* Data supplied:
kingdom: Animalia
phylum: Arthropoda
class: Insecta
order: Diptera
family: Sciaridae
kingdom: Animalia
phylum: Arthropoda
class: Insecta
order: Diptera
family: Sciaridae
---
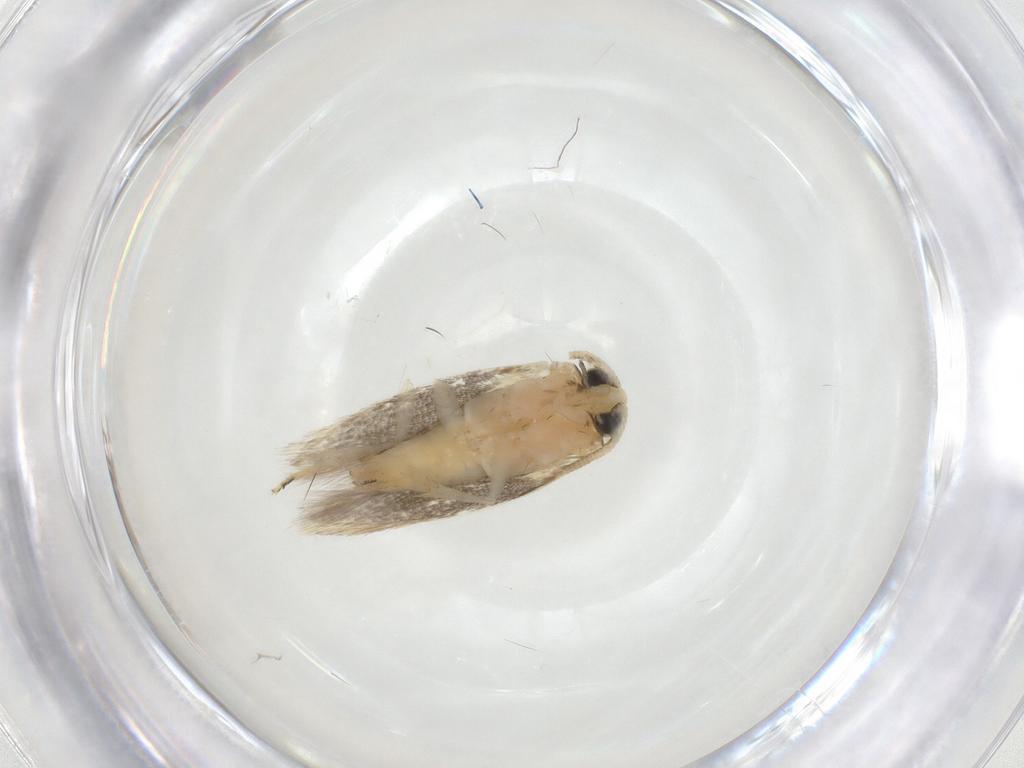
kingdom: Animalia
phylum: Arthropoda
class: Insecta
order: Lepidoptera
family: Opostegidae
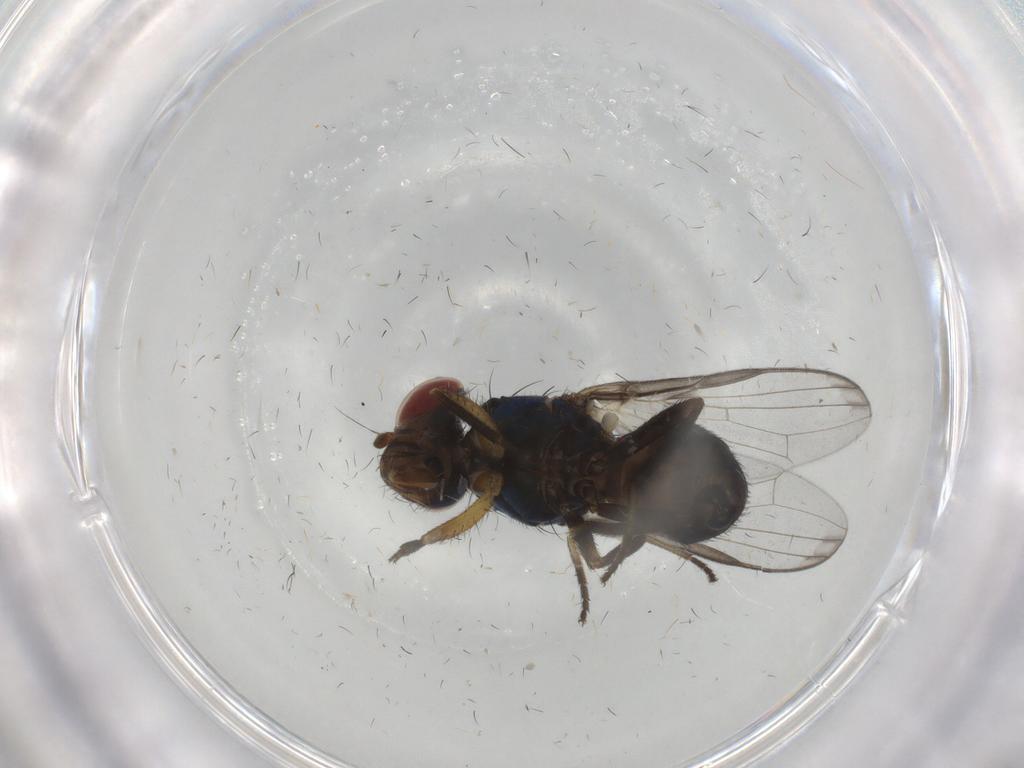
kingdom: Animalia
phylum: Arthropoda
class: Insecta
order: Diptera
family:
...
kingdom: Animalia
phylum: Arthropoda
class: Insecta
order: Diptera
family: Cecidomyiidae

* Aim of the exercise: Count the lines above that contain the word "family", and reply with only the number.

* Final result: 5